* **WORK REQUIRED**
Rewrite the records from their start through the line containing "厂的野心，早在五年前就已布局。 从争夺沈氏纱厂开始，海", putting "商行" in place of each "洋行" and changing nothing else. Leave the pictures out.

(RAW DATA Opens)

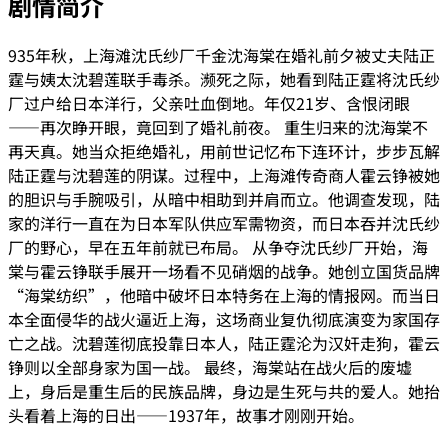
剧情简介
935年秋，上海滩沈氏纱厂千金沈海棠在婚礼前夕被丈夫陆正
霆与姨太沈碧莲联手毒杀。濒死之际，她看到陆正霆将沈氏纱
厂过户给日本洋行，父亲吐血倒地。年仅21岁、含恨闭眼
——再次睁开眼，竟回到了婚礼前夜。 重生归来的沈海棠不
再天真。她当众拒绝婚礼，用前世记忆布下连环计，步步瓦解
陆正霆与沈碧莲的阴谋。过程中，上海滩传奇商人霍云铮被她
的胆识与手腕吸引，从暗中相助到并肩而立。他调查发现，陆
家的洋行一直在为日本军队供应军需物资，而日本吞并沈氏纱
厂的野心，早在五年前就已布局。 从争夺沈氏纱厂开始，海
棠与霍云铮联手展开一场看不见硝烟的战争。她创立国货品牌
“海棠纺织”，他暗中破坏日本特务在上海的情报网。而当日
本全面侵华的战火逼近上海，这场商业复仇彻底演变为家国存
亡之战。沈碧莲彻底投靠日本人，陆正霆沦为汉奸走狗，霍云
铮则以全部身家为国一战。 最终，海棠站在战火后的废墟
上，身后是重生后的民族品牌，身边是生死与共的爱人。她抬
头看着上海的日出——1937年，故事才刚刚开始。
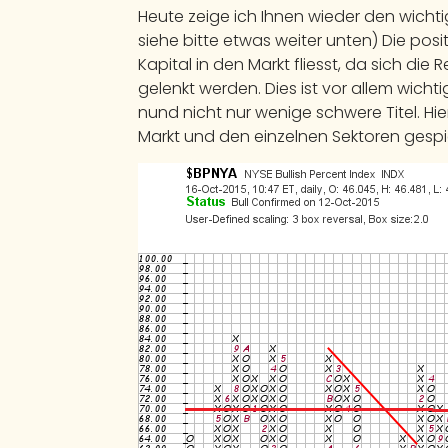
Heute zeige ich Ihnen wieder den wichtig
siehe bitte etwas weiter unten) Die pos
Kapital in den Markt fliesst, da sich die
gelenkt werden. Dies ist vor allem wicht
nund nicht nur wenige schwere Titel. Hi
Markt und den einzelnen Sektoren gespie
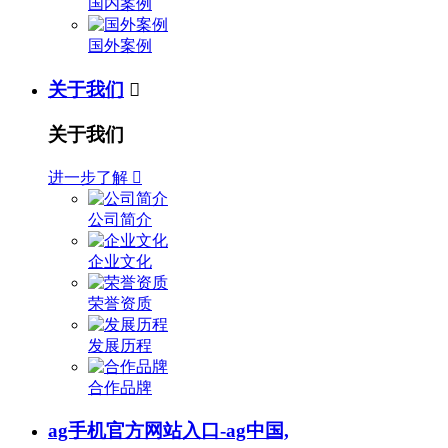
国内案例
国外案例
关于我们

关于我们
进一步了解

公司简介
企业文化
荣誉资质
发展历程
合作品牌
ag手机官方网站入口-ag中国,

(RAW DATA Closes)

* **RESULT OF THIS EXERCISE**
剧情简介
935年秋，上海滩沈氏纱厂千金沈海棠在婚礼前夕被丈夫陆正
霆与姨太沈碧莲联手毒杀。濒死之际，她看到陆正霆将沈氏纱
厂过户给日本商行，父亲吐血倒地。年仅21岁、含恨闭眼
——再次睁开眼，竟回到了婚礼前夜。 重生归来的沈海棠不
再天真。她当众拒绝婚礼，用前世记忆布下连环计，步步瓦解
陆正霆与沈碧莲的阴谋。过程中，上海滩传奇商人霍云铮被她
的胆识与手腕吸引，从暗中相助到并肩而立。他调查发现，陆
家的商行一直在为日本军队供应军需物资，而日本吞并沈氏纱
厂的野心，早在五年前就已布局。 从争夺沈氏纱厂开始，海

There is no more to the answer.